Rose Gibb left her job as chief executive of the Maidstone and Tunbridge Wells NHS Trust, in Kent, days before a damning report revealed at least 90 patients in its care had been directly killed by clostridium difficile.

Miss Gibb was allowed to leave her £150,000 post by "mutual agreement" last Friday, meaning she was eligible for £250,000 in severance pay....

It turned out that there were allegations that the chief executive had covered up this and other problems.

It has also emerged that Miss Gibb ... tried to cover up the extent of the C.diff outbreak.

Doctors at the Maidstone and Tunbridge Wells NHS Trust told The Daily Telegraph that Miss Gibb had deliberately withheld information about the extent of the outbreak, even from fellow board members.

Junior doctors were also allegedly ordered not to put clostridium difficile on death certificates
.

The Telegraph has also learnt that Miss Gibb was blamed for allegedly failing to sort out dirty wards at two other hospitals and was involved in a secret pact to try to ensure her previous hospital was not blamed for failings in the 2000 case of Victoria Climbie, who died after appalling abuse at her home.

Miss Gibb was one of six signatories to a letter from health chiefs to Haringey council in which they allegedly agreed not to criticise each other over failures to spot the signs of abuse before the eight-year-old died, though Miss Gibb was not working at the hospital at the time of Victoria's death.

Several editorialists also suggested deeper systemic problems. Charles Moore wrote in the Telegraph.

We all complain about the "target culture" that made administrators in Maidstone ignore actual human suffering before their eyes. But if you have a top-down system of healthcare, targets are the inevitable response to whatever is the latest disaster.

In this case, one of the targets was to cut waiting times in Accident and Emergency to four hours .... In this world without choice, each claim of need jostles against another: either faster A&E, or cleaner bed-pans, but not both.

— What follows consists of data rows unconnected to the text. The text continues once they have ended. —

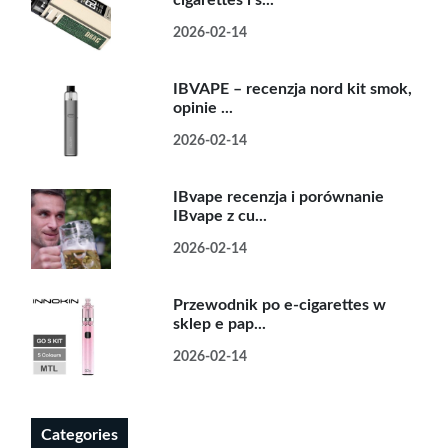
cigarettes i s...
2026-02-14
IBVAPE – recenzja nord kit smok,
opinie ...
2026-02-14
IBvape recenzja i porównanie
IBvape z cu...
2026-02-14
Przewodnik po e-cigarettes w
sklep e pap...
2026-02-14
Categories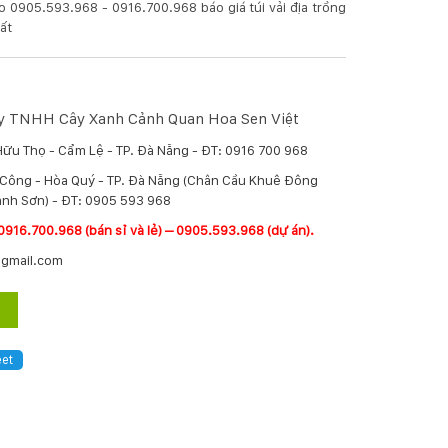
alo 0905.593.968 - 0916.700.968 báo giá túi vải địa trồng
hất
 ty TNHH Cây Xanh Cảnh Quan Hoa Sen Việt
Hữu Thọ - Cẩm Lệ - TP. Đà Nẵng - ĐT: 0916 700 968
í Công - Hòa Quý - TP. Đà Nẵng (Chân Cầu Khuê Đông
nh Sơn) - ĐT: 0905 593 968
0916.700.968 (bán sỉ và lẻ) – 0905.593.968 (dự án).
@gmail.com
et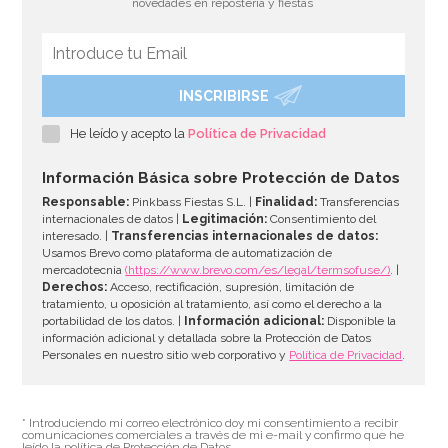
novedades en repostería y fiestas
INSCRIBIRSE
Juego de 20 Servilletas Doradas
He leído y acepto la
Política de Privacidad
2,00€
Información Básica sobre Protección de Datos
Responsable:
Pinkbass Fiestas S.L. |
Finalidad:
Transferencias
internacionales de datos |
Legitimación:
Consentimiento del
interesado. |
Transferencias internacionales de datos:
AÑADIR
Usamos Brevo como plataforma de automatización de
mercadotecnia
(https://www.brevo.com/es/legal/termsofuse/)
. |
Derechos:
Acceso, rectificación, supresión, limitación de
tratamiento, u oposición al tratamiento, así como el derecho a la
portabilidad de los datos. |
Información adicional:
Disponible la
información adicional y detallada sobre la Protección de Datos
Personales en nuestro sitio web corporativo y
Política de Privacidad
.
* Introduciendo mi correo electrónico doy mi consentimiento a recibir
comunicaciones comerciales a través de mi e-mail y confirmo que he
leído la política de Protección de Datos.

This is all, morally, wrong. It turns the patient from being the entity for which the service exists into a nuisance. Each new patient is just an added cost and each dead patient is an administrative convenience.

And Minette Martin wrote in the Times,

Government has almost overwhelmed the NHS with money, protocols, guidelines, employment procedures, information technology – much of it clearly disastrous and with perverse consequences. The whole point of this tyranny of inspection, infection control teams, recording, box-ticking and, above all, the imposition of targets, was to make things better in the health service.

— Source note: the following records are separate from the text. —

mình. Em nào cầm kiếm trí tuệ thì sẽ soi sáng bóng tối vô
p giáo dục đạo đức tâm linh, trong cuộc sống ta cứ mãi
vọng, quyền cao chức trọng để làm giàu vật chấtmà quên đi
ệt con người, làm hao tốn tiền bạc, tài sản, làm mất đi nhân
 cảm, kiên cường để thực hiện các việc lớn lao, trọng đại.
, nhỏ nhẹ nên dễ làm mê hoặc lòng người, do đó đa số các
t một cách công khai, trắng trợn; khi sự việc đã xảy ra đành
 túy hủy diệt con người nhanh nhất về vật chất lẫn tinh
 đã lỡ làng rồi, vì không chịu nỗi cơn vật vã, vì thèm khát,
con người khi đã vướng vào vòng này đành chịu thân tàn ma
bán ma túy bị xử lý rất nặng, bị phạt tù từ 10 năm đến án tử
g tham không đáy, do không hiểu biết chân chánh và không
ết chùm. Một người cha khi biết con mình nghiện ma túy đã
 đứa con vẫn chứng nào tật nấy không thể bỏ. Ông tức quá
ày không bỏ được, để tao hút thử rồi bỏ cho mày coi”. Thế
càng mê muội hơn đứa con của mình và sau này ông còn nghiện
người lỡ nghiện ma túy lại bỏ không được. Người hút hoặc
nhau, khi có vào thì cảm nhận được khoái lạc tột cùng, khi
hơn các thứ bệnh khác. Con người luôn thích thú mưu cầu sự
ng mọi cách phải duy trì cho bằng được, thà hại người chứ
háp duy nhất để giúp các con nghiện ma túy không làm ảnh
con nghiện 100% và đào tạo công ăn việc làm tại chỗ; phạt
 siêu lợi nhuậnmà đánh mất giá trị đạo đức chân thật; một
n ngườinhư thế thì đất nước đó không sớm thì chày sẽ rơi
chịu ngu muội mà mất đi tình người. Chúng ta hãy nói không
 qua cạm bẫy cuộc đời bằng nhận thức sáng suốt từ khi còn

Maidstone and Tunbridge Wells NHS Trust was obsessed with government waiting time targets and financial targets, to the neglect of infection control.
It all sounds too familiar to a US reader.

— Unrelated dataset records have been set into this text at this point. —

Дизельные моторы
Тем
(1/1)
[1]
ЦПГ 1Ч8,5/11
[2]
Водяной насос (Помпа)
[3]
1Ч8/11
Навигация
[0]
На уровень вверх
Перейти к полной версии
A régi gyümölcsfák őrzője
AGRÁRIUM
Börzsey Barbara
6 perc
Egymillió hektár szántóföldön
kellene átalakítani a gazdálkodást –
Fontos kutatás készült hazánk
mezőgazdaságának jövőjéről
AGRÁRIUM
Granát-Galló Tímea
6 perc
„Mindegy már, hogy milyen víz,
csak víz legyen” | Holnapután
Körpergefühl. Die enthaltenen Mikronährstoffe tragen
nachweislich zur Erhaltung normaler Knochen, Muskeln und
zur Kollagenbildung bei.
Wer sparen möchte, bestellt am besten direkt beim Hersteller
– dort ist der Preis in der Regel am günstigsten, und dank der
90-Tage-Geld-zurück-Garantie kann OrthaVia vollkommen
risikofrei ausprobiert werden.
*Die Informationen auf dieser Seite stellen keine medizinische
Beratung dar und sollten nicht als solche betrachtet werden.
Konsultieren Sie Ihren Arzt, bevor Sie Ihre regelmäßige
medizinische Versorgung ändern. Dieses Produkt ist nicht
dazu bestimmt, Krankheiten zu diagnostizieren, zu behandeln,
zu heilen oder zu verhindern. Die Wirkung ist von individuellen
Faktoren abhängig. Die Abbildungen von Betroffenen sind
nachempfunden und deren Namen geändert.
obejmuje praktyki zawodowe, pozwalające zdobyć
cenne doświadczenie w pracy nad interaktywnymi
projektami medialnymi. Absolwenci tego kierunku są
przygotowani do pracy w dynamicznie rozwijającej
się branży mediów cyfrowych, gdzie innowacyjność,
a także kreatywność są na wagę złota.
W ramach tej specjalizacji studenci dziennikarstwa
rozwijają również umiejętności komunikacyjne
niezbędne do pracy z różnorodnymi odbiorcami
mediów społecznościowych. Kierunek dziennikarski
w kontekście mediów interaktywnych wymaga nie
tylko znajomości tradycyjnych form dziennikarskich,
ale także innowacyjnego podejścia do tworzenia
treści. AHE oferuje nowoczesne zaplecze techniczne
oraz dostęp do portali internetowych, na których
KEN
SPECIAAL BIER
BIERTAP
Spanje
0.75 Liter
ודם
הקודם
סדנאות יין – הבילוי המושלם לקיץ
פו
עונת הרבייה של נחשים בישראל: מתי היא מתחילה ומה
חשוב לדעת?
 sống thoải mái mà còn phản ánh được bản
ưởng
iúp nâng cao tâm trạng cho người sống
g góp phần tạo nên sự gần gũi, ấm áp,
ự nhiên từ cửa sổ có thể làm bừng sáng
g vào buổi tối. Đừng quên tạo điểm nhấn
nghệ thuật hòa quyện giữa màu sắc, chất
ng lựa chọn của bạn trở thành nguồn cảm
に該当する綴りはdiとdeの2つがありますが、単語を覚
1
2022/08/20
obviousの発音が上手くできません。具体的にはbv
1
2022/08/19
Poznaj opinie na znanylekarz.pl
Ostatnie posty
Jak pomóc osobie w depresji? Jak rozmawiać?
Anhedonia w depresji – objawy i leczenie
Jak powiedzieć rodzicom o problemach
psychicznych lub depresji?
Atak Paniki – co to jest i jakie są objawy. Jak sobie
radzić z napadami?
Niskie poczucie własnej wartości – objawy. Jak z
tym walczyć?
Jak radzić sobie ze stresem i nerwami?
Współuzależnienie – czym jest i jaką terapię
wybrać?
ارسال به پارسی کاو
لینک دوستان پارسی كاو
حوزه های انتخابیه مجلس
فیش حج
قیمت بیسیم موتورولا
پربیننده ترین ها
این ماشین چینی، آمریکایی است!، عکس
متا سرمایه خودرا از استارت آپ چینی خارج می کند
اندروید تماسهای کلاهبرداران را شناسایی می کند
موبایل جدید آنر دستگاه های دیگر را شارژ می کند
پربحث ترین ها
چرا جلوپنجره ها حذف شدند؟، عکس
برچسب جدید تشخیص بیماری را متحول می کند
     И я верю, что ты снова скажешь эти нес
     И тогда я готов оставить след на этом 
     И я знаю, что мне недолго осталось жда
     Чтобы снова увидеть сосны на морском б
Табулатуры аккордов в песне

In the US, the large organizations that now run health care, including in this case, government agencies, managed care organizations and health insurers, and pharma/ biotech/ device manufacturers have also pushed "protocols, guidelines," and "information technology" which risk "perverse consequences." (See this post on the "pay for performance" movement, for example.) And we have worried that focus on a few easily measured targets will distract from the more important parts of medicine and health care.

In the US, it also seems true that there is no pay for performance for health care leaders. When misdeeds are discovered, it is the organization as a whole, rather than the leaders responsible, who pays the penalty (see this recent post). Inept leaders retire with huge golden parachutes.

Finally, it seems that health care leaders in both countries are too quick to hide their problems, and threaten any possible whistle-blowers.

The similarities are striking, even though the UK has a National Health Service, and the US has a mosaic of private and public health care.

So perhaps UK and US doctors ought to get together and discuss how to fix this mess.